I recently saw this article on espn.com in which Hal Steinbrenner calls revenue sharing ""Socialism, communism, whatever you want to call it." And says of teams in small markets, "At some point, if you don't want to worry about teams in minor markets, don't put teams in minor markets, or don't leave teams in minor markets if they're truly minor,"
So where does he want to go? Maybe Hal is for contraction. By my quick look around the internet 4 teams fall outside of the top 30 US media markets. So what, maybe get rid of those 4 (#31 Kansas City #32 Cincinnati, #33 Milwaukee, Toronto) then get rid of the double dippers (White Sox, A's, Mets, Angels) and you're all set right?

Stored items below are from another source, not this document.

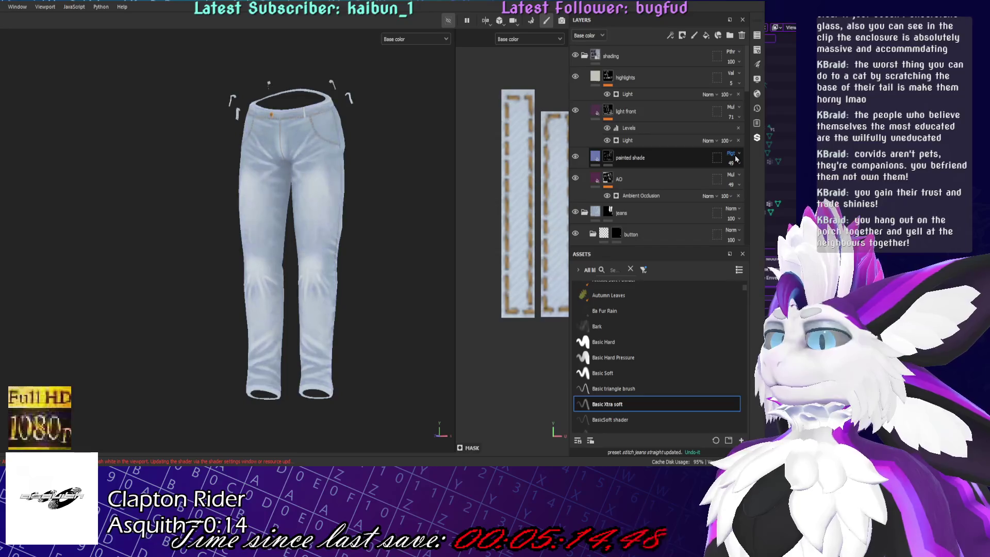
pyautogui.scroll(-1, 736, 158)
pyautogui.scroll(-1, 736, 158)
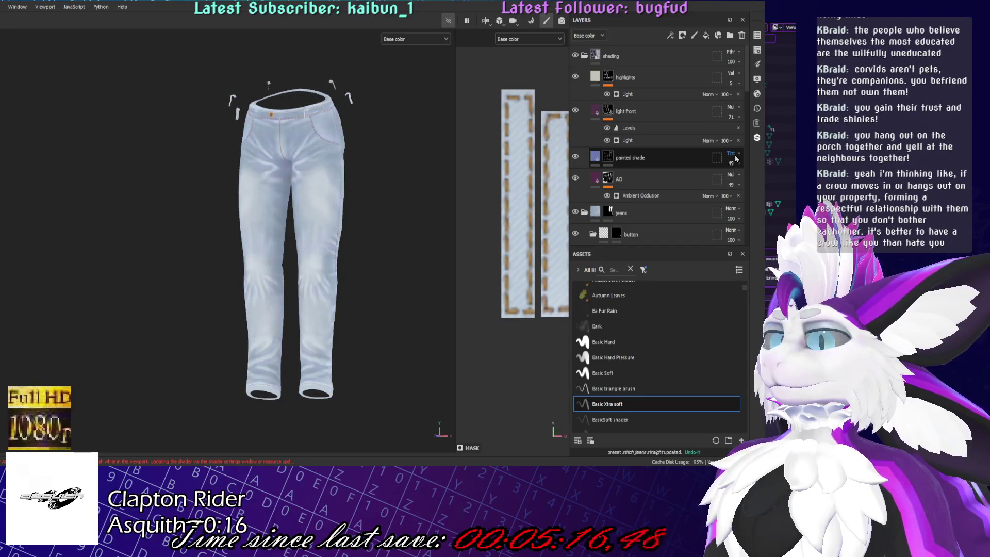
pyautogui.scroll(-1, 735, 159)
pyautogui.scroll(-1, 736, 158)
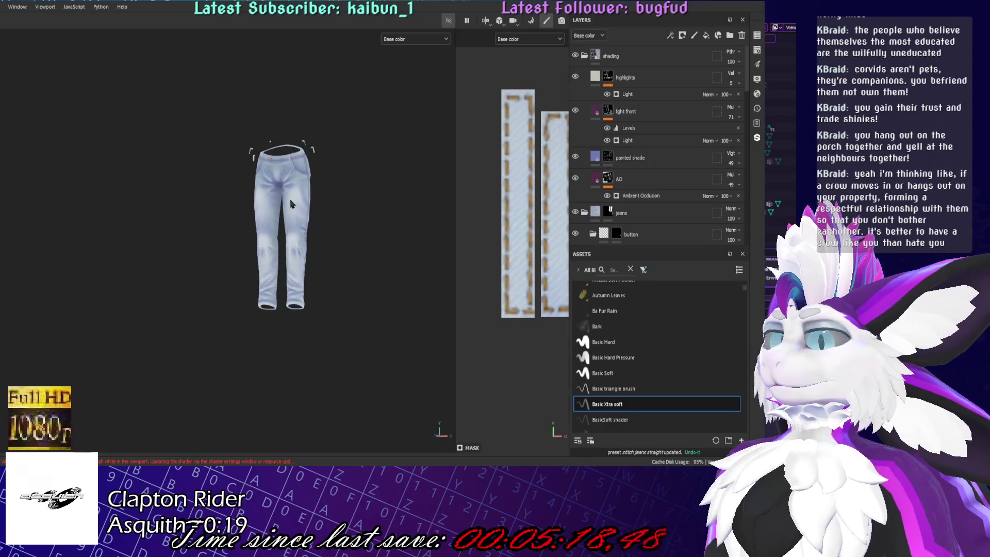
# - Shift the view up to show the hoodie above the jeans
pyautogui.keyDown('alt'); pyautogui.moveTo(335, 184); pyautogui.dragTo(328, 333, button='middle'); pyautogui.keyUp('alt')
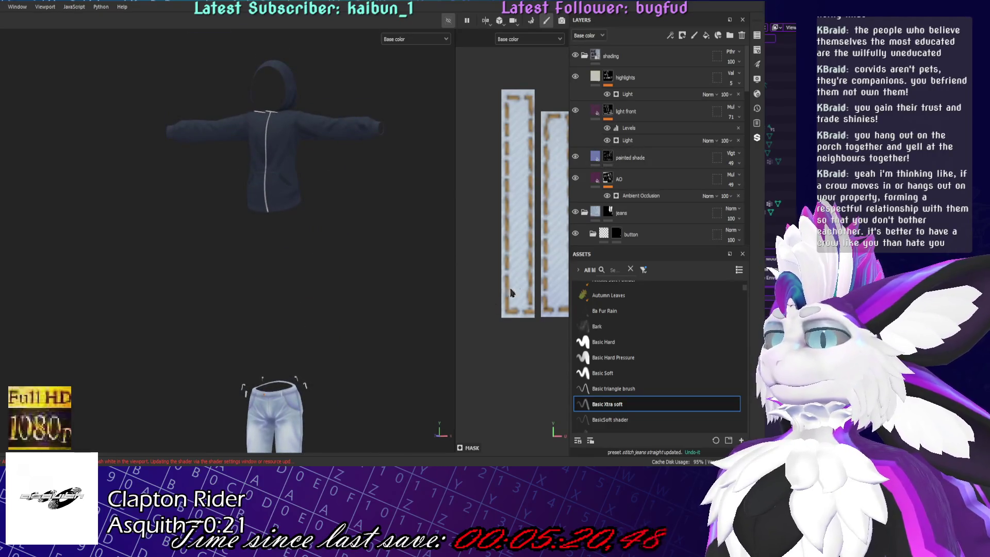
# - Select the painted shade layer, frame the jeans and set its blend mode to Overlay
pyautogui.click(666, 158)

I like his "don't put them in small markets" comment like teams just got dropped in these cities randomly last week. These teams have been in most of these towns for a very very long time. When they were established baseball still had the reserve clause. You didn't need $200M for your payroll. Now times have changed. You need a healthy league to have interest. If you don't support the Royals then you're hurting the league.
I will say there should be a salary floor. If you take revenue sharing money you should basically be a break even organization. You should be forced to put that money into development, not the owner's pocket. Of course Hank could pay less in luxury tax if say, he kept his payroll down. Like maybe not paying $35M for a set up guy.